И юность исчезла за далью морской,

Но помню я море, закрою глаза —

И вижу, как блещет волны бирюза.

Это он написал вскоре после службы. Все, кто помнил его тогда, двадцатипятилетнего, уже начавшего печататься, рассказывали о нем как о красивом, уверенном в себе парне, вдруг неожиданно осознавшем свой талант, который казался бесконечным и который можно было тратить без устали. Он ценил себя как поэта и позже, в пору нашего знакомства, но уверенности в себе у него уже не было.

Стихи его по большей части автобиографичны. Он много ездил, много сменил мест работы. Увольняли довольно часто, по разным причинам.

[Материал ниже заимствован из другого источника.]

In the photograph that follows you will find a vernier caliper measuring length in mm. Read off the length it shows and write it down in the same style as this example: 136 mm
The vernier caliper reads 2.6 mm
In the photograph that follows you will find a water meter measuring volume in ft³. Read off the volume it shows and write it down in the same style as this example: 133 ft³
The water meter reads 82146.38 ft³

— У меня трудовых книжек больше, чем книг стихов, — хвалился он.

В этой хвальбе был резон. И по сегодняшний день считается, что, чем больше литератор перебрал профессий, тем лучше для его писаний. А Борисов учился в Литературном институте, работал корреспондентом на радио, сотрудником музея, был рабочим, грузчиком, кочегаром, строил в какой-то степи элеватор, жил на Камчатке, куда ездил к сестре.

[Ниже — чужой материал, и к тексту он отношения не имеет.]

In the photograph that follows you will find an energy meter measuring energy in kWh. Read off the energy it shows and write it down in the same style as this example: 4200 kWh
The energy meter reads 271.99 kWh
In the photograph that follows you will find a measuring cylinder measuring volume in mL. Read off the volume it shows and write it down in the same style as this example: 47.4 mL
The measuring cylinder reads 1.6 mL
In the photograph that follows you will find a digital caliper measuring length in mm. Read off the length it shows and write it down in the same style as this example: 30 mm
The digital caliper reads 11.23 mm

Дело было так. Сестра, узнав о его скитальческой, бесприютной жизни, решила забрать брата к себе, выслала на дорогу денег. Бывший в то время безработным, Борисов загулял и остановился, когда денег осталось в обрез. На последние он купил билет в общий вагон и все девять дней пути от Пскова до Владивостока провел на голой полке, питаясь взятыми в дорогу тремя буханками хлеба.

Неустроенность сказывалась и на его характере. Временами он был груб, злонасмешлив. Насмешливость, правда, касалась людей, бывших для него чужими, непонятными.

«Какой Н. поэт? Сухарь, и стихи у него засушенные», — при любом случае — и совершенно несправедливо — говорил он.

Но я никогда не слышал, чтобы он сказал плохое слово о тех, кого считал своими друзьями, — о Куранове, Бологове или Тиммермане. К ним он был привязан и вел себя как большой ласковый ребенок.

Но чаще, чем с литераторами, проводил он время в кругу кочегаров и грузчиков, просто выпивох и бродяг. Хотя и среди самого бесшабашного загула чувствовал свою обособленность, и она не давала ему скатиться на самое дно. А поэтом, без сомнения, он был очень талантливым, обладал чудесным образным строем, каждое слово у него было весомо и подгонялось к другому такому же, точно кирпичная кладка.

Первая книга его стихов, изданная сразу в Москве, называлась «Срочный груз». На обложке была изображена лошадь, везущая по булыжной мостовой груженную доверху телегу. Лошадь, телега и булыжная мостовая как-то не совмещались «со срочностью», и здесь художник, наверняка не без иронии, показал, так сказать, связь поэта с провинцией, с родным краем, землей. С землей, с работой на ней Евгений никогда, кроме последних лет жизни, связан не был.

А между тем в сборнике было достаточно стихов о работе, точнее, о работягах — кочегарах и грузчиках-любителей «поддать» и ругнуться. И хотя его герои ничем не напоминали передовиков производства, Борисова сразу зачислили в «рабочие» поэты, и, несмотря на приниженность самого названия «рабочих», его носители получали большие преимущества. «Рабочих» печатали охотно, в первую очередь, даже впереди «гражданских» или пишущих о селе.

Конечно, Борисов хотел печататься и выпускать книги, получая, по нынешним меркам, большие гонорары. И конечно, у него был соблазн использовать тему, писать пробивные стихи о стройках, свершениях, печататься сразу и повсюду. Но сам образ жизни его, да и талант не позволили этого сделать.